Oshawa's Trail system totals almost 27 km of paved surface that provides citizens and visitors with opportunities for physical activity such as walking, running, cycling, rollerblading or bird watching. A safe and environmentally friendly way of getting to and from work, school, shopping, or a nearby park, the trails are a great place to gather and enjoy the outdoors with friends and family.
Trail Characteristics and Accessibility
The City of Oshawa constructs all new trails to meet accessibility standards. Older established portions of the trails may have steep slopes, sharp turns and unprotected edges with close proximity to the lake or creek and may be considered as a potential obstacle for some users. Some portions are prone to seasonal flooding and freezing. On-road portions of the trail require the user to maneuver along and across areas with vehicular traffic.
More information on the City of Oshawa Accessibility Design Standards: Accessibility in Oshawa
Joseph Kolodzie Oshawa Creek Bike Path - 7 km
Surrounded by lush vegetation this paved path meanders along the picturesque Oshawa Creek valley with connections to Downtown Oshawa. The creek is home to the spring and fall trout and salmon runs. Portions of the path travel in close proximity to the creek with some steep slopes, sharp turns and unprotected edges.
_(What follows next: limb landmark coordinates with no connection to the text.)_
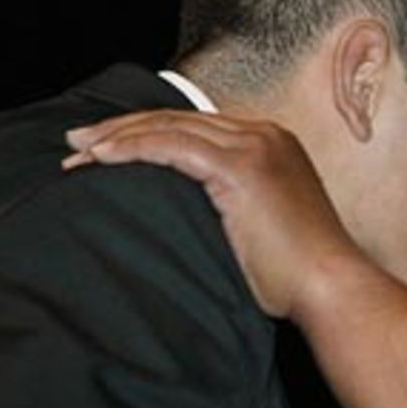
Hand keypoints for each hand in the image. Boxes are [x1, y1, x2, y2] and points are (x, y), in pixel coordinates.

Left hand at [64, 110, 360, 318]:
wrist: (329, 288)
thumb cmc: (297, 276)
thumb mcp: (259, 229)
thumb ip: (228, 206)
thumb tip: (182, 215)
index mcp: (272, 146)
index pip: (197, 128)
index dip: (147, 134)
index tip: (105, 149)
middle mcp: (265, 136)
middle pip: (179, 119)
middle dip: (123, 129)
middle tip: (78, 144)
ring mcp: (255, 147)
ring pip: (170, 127)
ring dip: (118, 137)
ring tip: (78, 153)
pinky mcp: (241, 167)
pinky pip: (172, 146)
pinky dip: (132, 149)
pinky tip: (102, 159)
Caution should be used when accessing and maneuvering the trail.
Michael Starr Trail - 5 km
This urban trail follows a former CN Rail spur line that once connected Oshawa industries with the rest of North America. The trail recognizes Colonel Michael Starr's many contributions to the City of Oshawa and Canada. This trail provides quick access to Downtown Oshawa. Relatively flat in nature, the trail has many road crossings. Caution should be used when approaching and crossing intersections.
Harmony Creek Trail - 4 km
This paved trail is surrounded by lush vegetation and meanders through the valley along Harmony Creek. The natural surroundings of the valley provides a migration corridor for wildlife and naturalization projects have helped improve water
quality. The trail has a number of steep slopes and edges with close proximity to the creek. Caution is advised when accessing and maneuvering the trail.
Waterfront Trail - 11 km
Oshawa's section of the 780 km Lake Ontario Waterfront Trail follows the shores of Lake Ontario. The trails in Lakefront West Park and Stone Street Park were built to meet accessible standards. Caution should be used on other portions of the trail that may contain steep slopes and on roadway portions of the trail.
Downtown Oshawa is easily accessible from the Joseph Kolodzie Oshawa Creek Bike Path and the Michael Starr Trail. Shop and dine downtown or enjoy the murals and floral displays. Places to visit include The Robert McLaughlin Art Gallery, Oshawa Public Libraries - McLaughlin Branch, City Hall, the Canadian Automotive Museum and Memorial Park. Take in a show or a hockey game at the General Motors Centre or visit Parkwood National Historic Site.
Both the Oshawa Creek and Harmony Creek valleys have vegetation that is typical of Southern Ontario valley lands. A variety of native plant material blends to form an active ecosystem presenting many opportunities to enjoy a variety of recreational activities. Many of the trails are intentionally preserved in a natural state. Whether travelling our trails by foot, rollerblade or bicycle, or enjoying bird watching and fishing, Oshawa's trail system has a lot to offer.
Trail Users Code
Please respect the following code:
- Motorized vehicles are not permitted.
- Please stay on the paved trail.
- Hunting is not permitted.
- Abide by the signs regarding permitted trail use.
- Cyclists must keep right, use a bell or verbal indication when passing, travel at moderate speed, use caution around pedestrians and dismount when crossing streets.
- Keep right to allow others to pass.
- Keep the trails clean use the trash receptacles as provided.
- Keep pets on a leash.
- Leave flowers, plants and trees for others to enjoy.
- Respect and protect our natural resources.
- Be advised that trails are prone to seasonal flooding and freezing.
On weekdays year-round a City employed Trail Attendant is available to answer questions, and help ensure a pleasant and informative experience while using the trails. Keeping the trails free of litter is the responsibility of all users.